** start of Dataset records **

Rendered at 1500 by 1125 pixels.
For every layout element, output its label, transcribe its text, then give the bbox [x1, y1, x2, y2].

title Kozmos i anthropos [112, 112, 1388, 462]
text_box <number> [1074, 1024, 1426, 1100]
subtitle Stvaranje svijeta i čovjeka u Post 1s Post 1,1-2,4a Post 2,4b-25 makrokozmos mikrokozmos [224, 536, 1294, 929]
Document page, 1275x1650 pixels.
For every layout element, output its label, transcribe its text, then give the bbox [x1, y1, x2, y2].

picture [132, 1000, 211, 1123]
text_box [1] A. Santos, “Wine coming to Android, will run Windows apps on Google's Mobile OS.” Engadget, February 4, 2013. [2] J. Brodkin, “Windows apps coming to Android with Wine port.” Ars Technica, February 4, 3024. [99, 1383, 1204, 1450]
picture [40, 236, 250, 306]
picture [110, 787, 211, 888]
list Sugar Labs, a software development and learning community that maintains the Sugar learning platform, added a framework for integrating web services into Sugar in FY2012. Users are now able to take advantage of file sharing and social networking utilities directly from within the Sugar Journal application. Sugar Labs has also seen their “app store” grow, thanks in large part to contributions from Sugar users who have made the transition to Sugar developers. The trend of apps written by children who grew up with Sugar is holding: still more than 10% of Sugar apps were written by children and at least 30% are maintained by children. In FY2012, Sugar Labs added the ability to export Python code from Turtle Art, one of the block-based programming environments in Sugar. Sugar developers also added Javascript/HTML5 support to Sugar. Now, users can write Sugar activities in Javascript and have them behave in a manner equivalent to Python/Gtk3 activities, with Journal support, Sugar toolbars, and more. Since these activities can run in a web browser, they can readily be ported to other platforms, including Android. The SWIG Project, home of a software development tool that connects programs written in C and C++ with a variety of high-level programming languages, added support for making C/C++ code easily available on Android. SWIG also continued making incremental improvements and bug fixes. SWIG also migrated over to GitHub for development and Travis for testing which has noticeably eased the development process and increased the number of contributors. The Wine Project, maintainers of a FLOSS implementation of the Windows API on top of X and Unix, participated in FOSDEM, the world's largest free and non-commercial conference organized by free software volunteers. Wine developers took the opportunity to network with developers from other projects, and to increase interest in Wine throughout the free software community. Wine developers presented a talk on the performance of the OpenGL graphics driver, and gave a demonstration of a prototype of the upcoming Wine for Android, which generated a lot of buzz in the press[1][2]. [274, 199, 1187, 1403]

** end of Dataset records **

» What the exercise asks:
Please express every line of the rows above as a Markdown table with the columns No. and Line, numbering each line in order and leaving out blank lines.

» Solution to this problem:
| No. | Line |
|---|---|
| 1 | Rendered at 1500 by 1125 pixels. |
| 2 | For every layout element, output its label, transcribe its text, then give the bbox [x1, y1, x2, y2]. |
| 3 | title Kozmos i anthropos [112, 112, 1388, 462] |
| 4 | text_box <number> [1074, 1024, 1426, 1100] |
| 5 | subtitle Stvaranje svijeta i čovjeka u Post 1s Post 1,1-2,4a Post 2,4b-25 makrokozmos mikrokozmos [224, 536, 1294, 929] |
| 6 | Document page, 1275x1650 pixels. |
| 7 | For every layout element, output its label, transcribe its text, then give the bbox [x1, y1, x2, y2]. |
| 8 | picture [132, 1000, 211, 1123] |
| 9 | text_box [1] A. Santos, “Wine coming to Android, will run Windows apps on Google's Mobile OS.” Engadget, February 4, 2013. [2] J. Brodkin, “Windows apps coming to Android with Wine port.” Ars Technica, February 4, 3024. [99, 1383, 1204, 1450] |
| 10 | picture [40, 236, 250, 306] |
| 11 | picture [110, 787, 211, 888] |
| 12 | list Sugar Labs, a software development and learning community that maintains the Sugar learning platform, added a framework for integrating web services into Sugar in FY2012. Users are now able to take advantage of file sharing and social networking utilities directly from within the Sugar Journal application. Sugar Labs has also seen their “app store” grow, thanks in large part to contributions from Sugar users who have made the transition to Sugar developers. The trend of apps written by children who grew up with Sugar is holding: still more than 10% of Sugar apps were written by children and at least 30% are maintained by children. In FY2012, Sugar Labs added the ability to export Python code from Turtle Art, one of the block-based programming environments in Sugar. Sugar developers also added Javascript/HTML5 support to Sugar. Now, users can write Sugar activities in Javascript and have them behave in a manner equivalent to Python/Gtk3 activities, with Journal support, Sugar toolbars, and more. Since these activities can run in a web browser, they can readily be ported to other platforms, including Android. The SWIG Project, home of a software development tool that connects programs written in C and C++ with a variety of high-level programming languages, added support for making C/C++ code easily available on Android. SWIG also continued making incremental improvements and bug fixes. SWIG also migrated over to GitHub for development and Travis for testing which has noticeably eased the development process and increased the number of contributors. The Wine Project, maintainers of a FLOSS implementation of the Windows API on top of X and Unix, participated in FOSDEM, the world's largest free and non-commercial conference organized by free software volunteers. Wine developers took the opportunity to network with developers from other projects, and to increase interest in Wine throughout the free software community. Wine developers presented a talk on the performance of the OpenGL graphics driver, and gave a demonstration of a prototype of the upcoming Wine for Android, which generated a lot of buzz in the press[1][2]. [274, 199, 1187, 1403] |